Supporting Practices for Database Continuous Delivery
In addition to changes in technologies and teams, there are some essential good practices for effective Continuous Delivery with databases using microservices. Foremost is the need for a focus on the flow of business requirements with clear cross-programme prioritisation of multiple workstreams, so that teams are not ‘swamped’ with conflicting requests from different budget holders.
The second core practice is to use version control for all database changes: schema, users, triggers, stored procedures, reference data, and so on. The only database changes that should be made in Production are CRUD operations resulting from inbound or scheduled data updates; all other changes, including updates to indexes and performance tuning, should flow down from upstream environments, having been tested before being deployed (using automation) into Production.
Practices such as Consumer Driven Contracts and concertina versioning for databases help to clarify the relationship between different teams and to decouple database changes from application changes, both of which can help an organisation to gradually move towards a microservices architecture from one based on an older monolithic design.
It is also important to avoid technologies and tools that exist only in Production (I call these ‘Singleton Tools’). Special Production-only tools prevent product teams from owning their service, creating silos between development and the DBA function. Similarly, having database objects that exist only in Production (triggers, agent jobs, backup routines, procedures, indexes, etc.) can prevent a product team from taking ownership of the services they are building.
The microservices approach for building software systems is partly a response to the need for more rapid deployment of discrete software functionality. Microservices typically use a data model that relies on asynchronous data updates, often with eventual consistency rather than immediate consistency, and often using an event-driven pub-sub scheme. A single team ‘owns’ the group of services they develop and operate, and data is generally either kept local to a service (perhaps exposed via an API) or published to the event store, decoupling the service from other services.

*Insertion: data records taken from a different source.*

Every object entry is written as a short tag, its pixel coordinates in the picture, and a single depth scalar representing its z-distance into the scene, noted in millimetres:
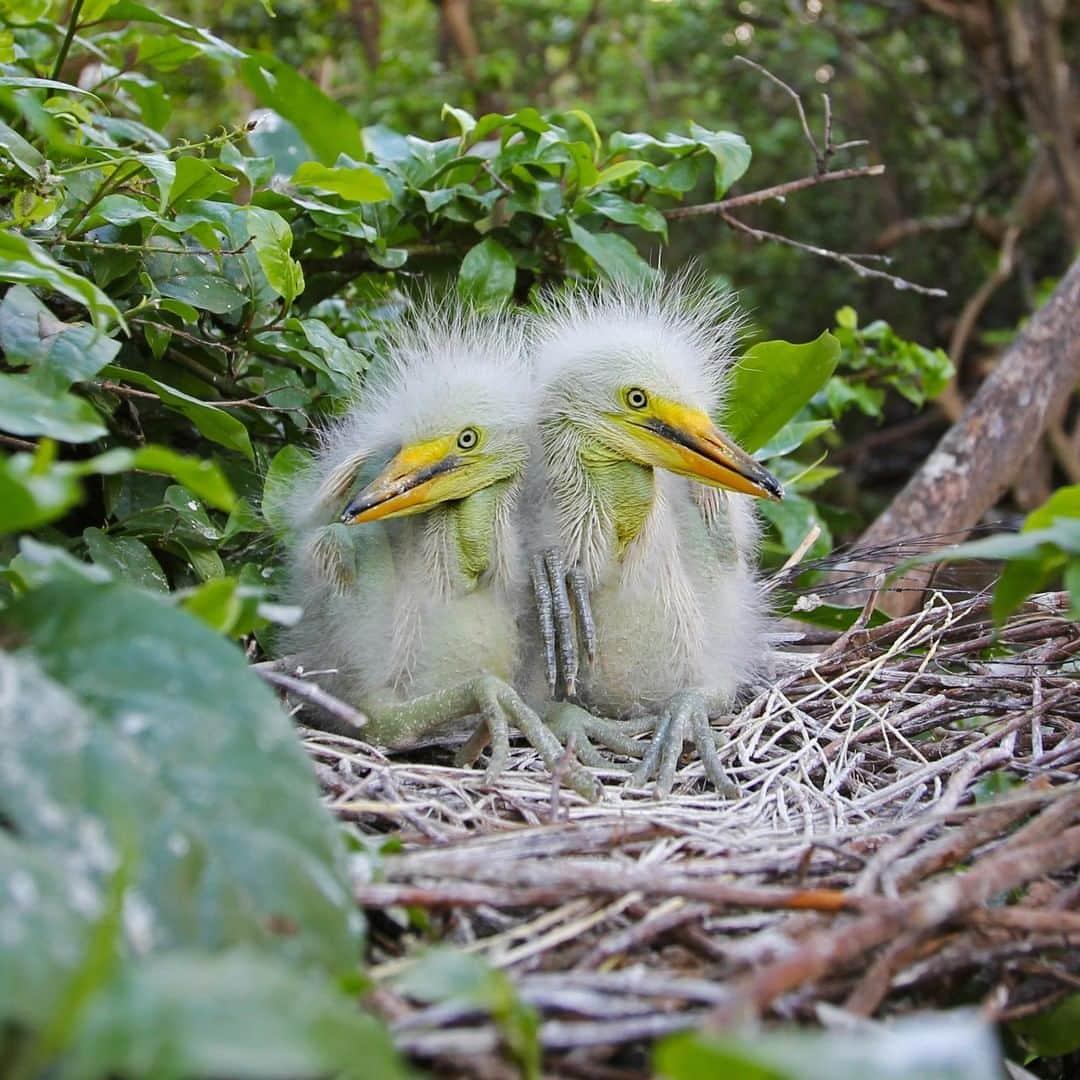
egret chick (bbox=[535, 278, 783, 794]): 1071
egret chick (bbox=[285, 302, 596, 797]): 1057
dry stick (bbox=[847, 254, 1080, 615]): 1237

Although at first the model looks very different from traditional RDBMS-based applications of the 1990s and 2000s, in fact the premises are familiar, but simply applied at a different scale. Just as most organisations kept database transactions within their organisation and using asynchronous data reconciliation and eventual consistency, so most microservices aim to keep database transactions within their service, relying on event-based messaging to coordinate workflows across multiple services. The event stream is then fundamental to both relational databases and to many microservices systems.
To support the microservices approach, new team structures are needed. Taking on board the implications of Conway’s Law, we should set up our teams so that the communication structures map onto the kind of software architecture we know we need: in this case, independent teams, ‘consuming’ certain database management activities as a service. The DBA role probably changes quite radically in terms of its responsibilities and involvement in product evolution, from being part of a central DBA function that reviews every change, to either being part of the product team on a daily basis, or to a ‘DBA-as-a-Service’ behind the scenes, essential to the cultivation and orchestration of a coherent data environment for the business.